LISTA DE TAREFAS —
a - Liste todos os valores percentuais que aparecem no texto sobre a inflação.
b - Reproduza o trecho do texto sobre a inflação que começa em "O recuo da inflação" e segue até "referente a agosto.".
c - Prossiga com o texto sobre a inflação, começando logo após a última frase apresentada.

O recuo da inflação entre agosto e setembro foi decorrente da desaceleração da alta dos preços dos alimentos e também da menor intensidade das variações de tarifas e preços administrados. Em setembro o IPCA (Índice Nacional de Preços ao Consumidor Amplo) ficou em 0,28%, contra 0,70% referente a agosto.
Entre as 11 regiões pesquisadas pelo IBGE (Fundação Instituto Brasileiro de Geografia e Estatística), São Paulo foi a que apresentou a menor variação do índice, com alta de 0,09%. A maior alta do IPCA foi na região metropolitana de Salvador (0,93%). O principal motivo foi a variação de 10% apurada para os ônibus urbanos.

DADOS ARMAZENADOS —
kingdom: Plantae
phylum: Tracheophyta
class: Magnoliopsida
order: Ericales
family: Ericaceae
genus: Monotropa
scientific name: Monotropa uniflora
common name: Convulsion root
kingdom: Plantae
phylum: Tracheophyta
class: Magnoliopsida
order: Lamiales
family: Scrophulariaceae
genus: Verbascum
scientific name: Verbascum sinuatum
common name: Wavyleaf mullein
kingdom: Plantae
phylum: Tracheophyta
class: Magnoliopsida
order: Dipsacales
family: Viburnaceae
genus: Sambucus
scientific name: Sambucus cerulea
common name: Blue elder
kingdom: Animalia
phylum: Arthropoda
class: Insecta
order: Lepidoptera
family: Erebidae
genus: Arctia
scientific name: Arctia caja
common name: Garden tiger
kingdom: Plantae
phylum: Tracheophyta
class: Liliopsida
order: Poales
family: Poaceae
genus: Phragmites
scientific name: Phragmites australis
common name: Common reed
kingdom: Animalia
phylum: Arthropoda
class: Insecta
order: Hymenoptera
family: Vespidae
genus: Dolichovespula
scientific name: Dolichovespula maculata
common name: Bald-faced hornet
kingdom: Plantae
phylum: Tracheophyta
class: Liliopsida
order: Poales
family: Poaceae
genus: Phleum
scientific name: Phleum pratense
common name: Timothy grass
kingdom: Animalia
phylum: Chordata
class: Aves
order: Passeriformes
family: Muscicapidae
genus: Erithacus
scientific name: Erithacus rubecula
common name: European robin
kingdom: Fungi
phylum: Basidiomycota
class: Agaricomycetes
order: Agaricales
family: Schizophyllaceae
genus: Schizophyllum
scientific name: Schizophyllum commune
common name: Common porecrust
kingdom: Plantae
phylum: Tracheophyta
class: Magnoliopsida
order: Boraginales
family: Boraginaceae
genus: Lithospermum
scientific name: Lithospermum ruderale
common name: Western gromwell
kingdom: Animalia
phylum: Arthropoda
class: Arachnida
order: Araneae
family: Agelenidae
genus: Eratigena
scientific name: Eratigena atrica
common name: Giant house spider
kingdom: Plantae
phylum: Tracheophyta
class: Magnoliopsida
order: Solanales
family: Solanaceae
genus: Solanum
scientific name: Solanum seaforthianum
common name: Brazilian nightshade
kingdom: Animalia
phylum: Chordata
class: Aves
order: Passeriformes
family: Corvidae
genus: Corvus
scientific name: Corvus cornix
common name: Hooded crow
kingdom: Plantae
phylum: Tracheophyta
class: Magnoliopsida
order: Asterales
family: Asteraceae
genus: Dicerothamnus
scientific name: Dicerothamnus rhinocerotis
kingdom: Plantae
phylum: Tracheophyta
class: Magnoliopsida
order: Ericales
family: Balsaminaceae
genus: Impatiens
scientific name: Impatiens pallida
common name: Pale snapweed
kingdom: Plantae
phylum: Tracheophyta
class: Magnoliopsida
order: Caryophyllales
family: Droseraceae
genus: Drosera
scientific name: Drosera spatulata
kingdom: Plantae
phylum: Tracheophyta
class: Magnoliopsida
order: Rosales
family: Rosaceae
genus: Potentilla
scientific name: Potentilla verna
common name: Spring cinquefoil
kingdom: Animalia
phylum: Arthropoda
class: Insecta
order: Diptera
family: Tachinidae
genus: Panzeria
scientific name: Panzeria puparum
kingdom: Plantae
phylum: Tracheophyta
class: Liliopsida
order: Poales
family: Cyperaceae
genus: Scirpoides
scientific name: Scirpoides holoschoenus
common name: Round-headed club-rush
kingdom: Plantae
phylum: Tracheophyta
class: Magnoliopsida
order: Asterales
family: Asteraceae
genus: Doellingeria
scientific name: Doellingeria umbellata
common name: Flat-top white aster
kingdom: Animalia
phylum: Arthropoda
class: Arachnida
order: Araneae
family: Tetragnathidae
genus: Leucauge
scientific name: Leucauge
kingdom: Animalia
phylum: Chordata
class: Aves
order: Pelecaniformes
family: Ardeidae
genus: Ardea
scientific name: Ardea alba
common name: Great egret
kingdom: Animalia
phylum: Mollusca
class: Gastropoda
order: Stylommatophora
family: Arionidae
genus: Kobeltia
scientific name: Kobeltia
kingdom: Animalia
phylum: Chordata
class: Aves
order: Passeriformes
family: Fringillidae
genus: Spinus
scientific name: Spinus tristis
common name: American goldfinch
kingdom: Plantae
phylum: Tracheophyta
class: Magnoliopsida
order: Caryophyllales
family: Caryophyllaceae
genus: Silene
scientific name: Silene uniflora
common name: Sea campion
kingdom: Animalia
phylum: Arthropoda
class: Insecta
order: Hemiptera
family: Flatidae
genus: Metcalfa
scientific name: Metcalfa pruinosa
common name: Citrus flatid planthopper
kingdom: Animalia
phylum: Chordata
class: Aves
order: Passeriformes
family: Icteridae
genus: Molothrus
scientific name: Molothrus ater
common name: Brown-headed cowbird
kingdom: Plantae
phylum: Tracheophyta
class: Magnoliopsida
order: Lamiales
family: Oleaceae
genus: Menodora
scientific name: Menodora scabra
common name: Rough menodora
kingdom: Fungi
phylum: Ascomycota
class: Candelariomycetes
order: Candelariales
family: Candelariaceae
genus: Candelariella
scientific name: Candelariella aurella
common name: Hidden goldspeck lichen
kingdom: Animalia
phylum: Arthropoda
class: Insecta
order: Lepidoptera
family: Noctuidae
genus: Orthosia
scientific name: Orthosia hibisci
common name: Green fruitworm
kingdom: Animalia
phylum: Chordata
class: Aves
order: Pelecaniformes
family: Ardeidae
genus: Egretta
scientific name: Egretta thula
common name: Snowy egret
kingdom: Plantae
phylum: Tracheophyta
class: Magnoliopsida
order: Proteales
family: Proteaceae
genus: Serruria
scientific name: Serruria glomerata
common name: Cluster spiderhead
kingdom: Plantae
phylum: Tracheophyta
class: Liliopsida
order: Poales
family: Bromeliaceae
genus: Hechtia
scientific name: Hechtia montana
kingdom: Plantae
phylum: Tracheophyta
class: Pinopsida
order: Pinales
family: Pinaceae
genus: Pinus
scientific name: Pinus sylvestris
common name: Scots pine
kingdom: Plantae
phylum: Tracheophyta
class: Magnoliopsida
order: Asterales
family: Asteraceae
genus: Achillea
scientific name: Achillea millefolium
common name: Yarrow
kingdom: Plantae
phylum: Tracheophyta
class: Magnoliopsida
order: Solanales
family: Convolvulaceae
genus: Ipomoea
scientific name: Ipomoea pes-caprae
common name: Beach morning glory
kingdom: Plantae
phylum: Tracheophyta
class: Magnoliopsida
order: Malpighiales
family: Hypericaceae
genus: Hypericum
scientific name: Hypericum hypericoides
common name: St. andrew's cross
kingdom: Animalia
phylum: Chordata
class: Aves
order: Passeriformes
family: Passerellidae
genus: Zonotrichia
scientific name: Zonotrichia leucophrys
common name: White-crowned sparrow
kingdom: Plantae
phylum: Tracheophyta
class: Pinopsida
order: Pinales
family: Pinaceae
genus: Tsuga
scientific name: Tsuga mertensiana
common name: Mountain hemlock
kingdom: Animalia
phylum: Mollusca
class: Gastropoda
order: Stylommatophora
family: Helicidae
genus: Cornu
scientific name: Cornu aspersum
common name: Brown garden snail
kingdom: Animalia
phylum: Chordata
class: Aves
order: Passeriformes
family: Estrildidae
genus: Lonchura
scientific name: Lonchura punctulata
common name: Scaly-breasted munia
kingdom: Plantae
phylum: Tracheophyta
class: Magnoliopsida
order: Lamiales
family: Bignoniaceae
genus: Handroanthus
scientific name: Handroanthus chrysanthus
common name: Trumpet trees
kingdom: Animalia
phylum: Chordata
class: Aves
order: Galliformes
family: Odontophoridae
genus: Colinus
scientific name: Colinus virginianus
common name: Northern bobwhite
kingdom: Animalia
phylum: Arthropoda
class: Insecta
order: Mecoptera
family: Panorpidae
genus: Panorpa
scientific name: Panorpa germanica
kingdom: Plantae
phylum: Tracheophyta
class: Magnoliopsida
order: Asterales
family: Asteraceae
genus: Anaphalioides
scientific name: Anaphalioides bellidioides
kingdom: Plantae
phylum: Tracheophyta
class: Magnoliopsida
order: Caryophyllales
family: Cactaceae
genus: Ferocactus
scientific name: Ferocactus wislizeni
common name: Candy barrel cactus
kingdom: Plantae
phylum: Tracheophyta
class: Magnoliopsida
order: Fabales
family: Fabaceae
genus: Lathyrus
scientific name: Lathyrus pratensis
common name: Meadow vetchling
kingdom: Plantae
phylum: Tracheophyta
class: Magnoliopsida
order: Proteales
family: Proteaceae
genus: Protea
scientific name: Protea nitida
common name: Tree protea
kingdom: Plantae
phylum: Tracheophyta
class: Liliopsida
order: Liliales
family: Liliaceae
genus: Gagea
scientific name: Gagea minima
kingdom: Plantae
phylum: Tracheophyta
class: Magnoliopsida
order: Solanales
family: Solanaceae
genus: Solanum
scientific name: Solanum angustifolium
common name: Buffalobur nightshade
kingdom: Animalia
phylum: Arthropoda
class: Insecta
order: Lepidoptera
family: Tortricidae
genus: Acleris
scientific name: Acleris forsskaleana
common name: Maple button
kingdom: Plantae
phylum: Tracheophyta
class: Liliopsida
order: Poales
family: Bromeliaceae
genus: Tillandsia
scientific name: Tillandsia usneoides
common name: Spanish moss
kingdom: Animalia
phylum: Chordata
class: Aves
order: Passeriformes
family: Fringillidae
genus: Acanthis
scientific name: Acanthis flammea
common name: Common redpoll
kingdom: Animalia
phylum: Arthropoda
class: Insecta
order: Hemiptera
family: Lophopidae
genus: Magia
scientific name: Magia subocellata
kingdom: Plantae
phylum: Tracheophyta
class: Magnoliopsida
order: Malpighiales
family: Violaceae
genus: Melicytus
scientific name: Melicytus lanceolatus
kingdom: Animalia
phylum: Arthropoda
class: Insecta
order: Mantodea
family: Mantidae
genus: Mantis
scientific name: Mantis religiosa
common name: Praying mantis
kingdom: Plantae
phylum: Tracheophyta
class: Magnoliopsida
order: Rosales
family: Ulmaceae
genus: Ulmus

RESPOSTAS POR TAREFA —
a - 0,28%; 0,70%; 0,09%; 0,93%; 10%

b -
O recuo da inflação entre agosto e setembro foi decorrente da desaceleração da alta dos preços dos alimentos e também da menor intensidade das variações de tarifas e preços administrados. Em setembro o IPCA (Índice Nacional de Preços ao Consumidor Amplo) ficou em 0,28%, contra 0,70% referente a agosto.

c -
As outras regiões apresentaram as seguintes variações de preços: Recife (0,79%), Brasília (0,71%), Curitiba (0,44%), Goiânia (0,40%), Porto Alegre (0,30%), Rio de Janeiro (0,26%), Belém (0,22%), Belo Horizonte (0,17%) e Fortaleza (0,11%).
A elevação dos alimentos passaram de 0,83% para 0,39%, entre agosto e setembro. As maiores altas ficaram por conta da cebola (14,9%), feijão preto (12,93%), margarina (4,95%), óleo de soja (3,95%), macarrão (3,35%), arroz (2,06%) e carne (1,40%).
O destaque de queda foi do leite pasteurizado, cuja queda ficou em 4,16%. No caso dos produtos não-alimentícios, a variação de preços passou de 0,66% para 0,25%, entre agosto e setembro. O maior peso nesse grupo foi das tarifas de ônibus urbano, cujo aumento foi de 1,24%. A gasolina ajudou a puxar a taxa para baixo em setembro. O produto apresentou queda de 0,58%, enquanto que em agosto houve aumento de 0,98%.